__Фрагмент документа__
□ □ □

На следующий день Спектер и Херндон вместе вернулись на самолете в Вашингтон. Херндон сказал Спектеру, что Руби «прошел проверку блестяще и явно не причастен к покушению на президента», вспоминал Спектер. И хотя тот все еще сомневался в точности проверки на полиграфе, он склонен был согласиться с Херндоном.
ФБР и члены комиссии пытались подчистить другие хвосты в Далласе. Все еще оставалось неясно, почему полицейское управление Далласа и его незадачливый шеф Джесси Карри не приложили усилий для более надежной охраны Освальда в то утро, когда его убили, особенно если учесть, что за несколько часов до его смерти и в полицию, и в ФБР поступали сотни телефонных звонков с угрозами в адрес Освальда.
50-летний Карри уже был мишенью для насмешек в комиссии. Именно с попустительства Карри в полицейском управлении Далласа в первые дни после покушения творилась такая неразбериха, что Джек Руби мог спокойно разгуливать по помещению. Карри и окружной прокурор Генри Уэйд допустили ряд ошибок в своих заявлениях для прессы в первые часы после убийства Кеннеди – их заявления осложнили работу комиссии и дали повод Марку Лейну и другим сторонникам версии заговора заподозрить, что они кого-то покрывают. Самой ужасной их ошибкой было утверждение, сделанное вечером в день покушения, когда Уэйд рассказал репортерам, что полиция обнаружила в далласском складе школьных учебников немецкую винтовку Mauser немецкого образца, на самом же деле у Освальда была итальянская винтовка Mannlicher-Carcano. Впоследствии Уэйд признал, что ошибся, но Лейна было уже не остановить – он десятилетиями будет настаивать на том, что на складе нашли именно Mauser, из чего следует, что президента убил не Освальд.
Комиссии так и не удалось устранить серьезные несоответствия в отчетах, представленных в ФБР Карри и одним из его подчиненных – капитаном У. Б. Фрейзером, в которых говорилось о событиях раннего утра накануне гибели Освальда9. Фрейзер работал в ночную смену, начиная с субботнего вечера, и его очень встревожило донесение, казавшееся весьма правдоподобным, о том, что толпа человек в сто соберется в центре города, чтобы линчевать Освальда. Он посоветовался с главой отдела по расследованию убийств и бандитизма, который сказал, что об этом следует как можно быстрее уведомить Карри, чтобы утром полицейское отделение могло усилить охрану Освальда. Фрейзер несколько раз пытался дозвониться до Карри по его домашнему номеру с 5.45 до 6.00 утра. Но линия все время была занята, и Фрейзер сказал, что попросил у оператора помочь ему связаться с абонентом. Девушка-телефонистка ответила, что линия, судя по всему, не в порядке. И даже после того, как Фрейзер сдал смену в шесть утра, а линия
Когда после убийства Освальда его расспрашивали сотрудники ФБР, Карри настаивал на том, что его домашний телефон был в исправности и никаких звонков с сообщениями об угрозе для жизни Освальда к нему не поступало. А Фрейзер что-то напутал, сказал он.

□ □ □

__Извлеченные записи__
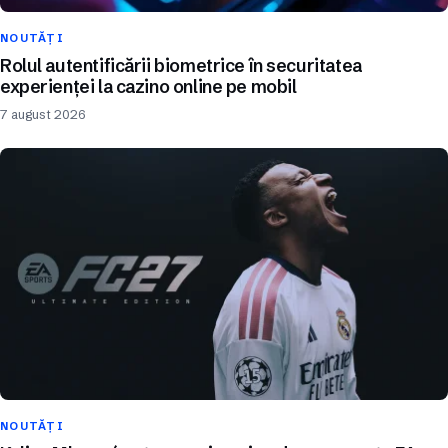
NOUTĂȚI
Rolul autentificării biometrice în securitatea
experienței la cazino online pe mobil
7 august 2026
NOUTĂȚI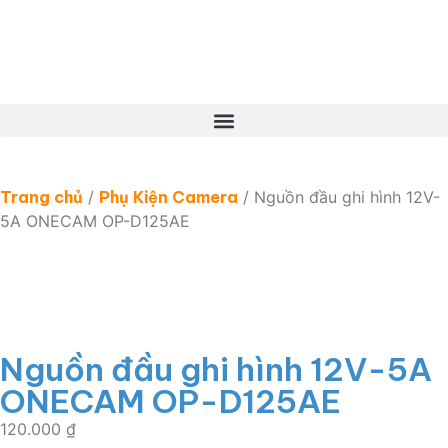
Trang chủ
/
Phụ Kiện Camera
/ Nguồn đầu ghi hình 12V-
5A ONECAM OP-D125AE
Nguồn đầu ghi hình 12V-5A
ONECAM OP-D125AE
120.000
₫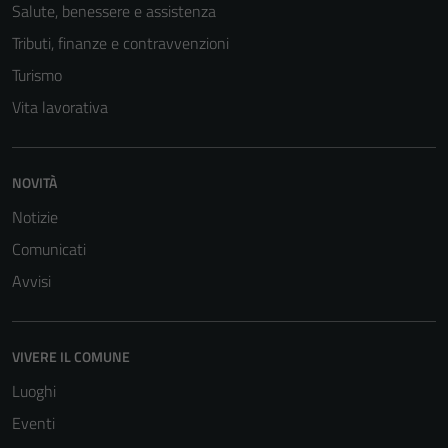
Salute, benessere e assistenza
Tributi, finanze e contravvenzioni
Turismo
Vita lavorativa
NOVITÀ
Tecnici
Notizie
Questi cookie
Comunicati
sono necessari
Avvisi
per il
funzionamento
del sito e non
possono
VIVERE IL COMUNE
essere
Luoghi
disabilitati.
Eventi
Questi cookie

□ □ □

__Краткое задание__
Продолжите отрывок о проверке комиссией действий далласской полиции, начав сразу после его последнего предложения.

__Итоговый ответ__
В июле комиссия попросила ФБР попытаться проработать неувязки в этих двух отчетах. И наконец, в беседе с сотрудниками Бюро 17 июля Карри заявил, что должен внести кое-какие поправки в свой отчет. Выяснилось, что вечером в субботу его жена сняла телефонную трубку и положила рядом с аппаратом, чтобы чета могла ночью хоть немного поспать. Он понимал, что это означало: в последнюю ночь жизни Ли Харви Освальда и всего через две ночи после того, как президент Соединенных Штатов был убит выстрелом из ружья прямо на улице Далласа, начальник полицейского управления был недосягаем.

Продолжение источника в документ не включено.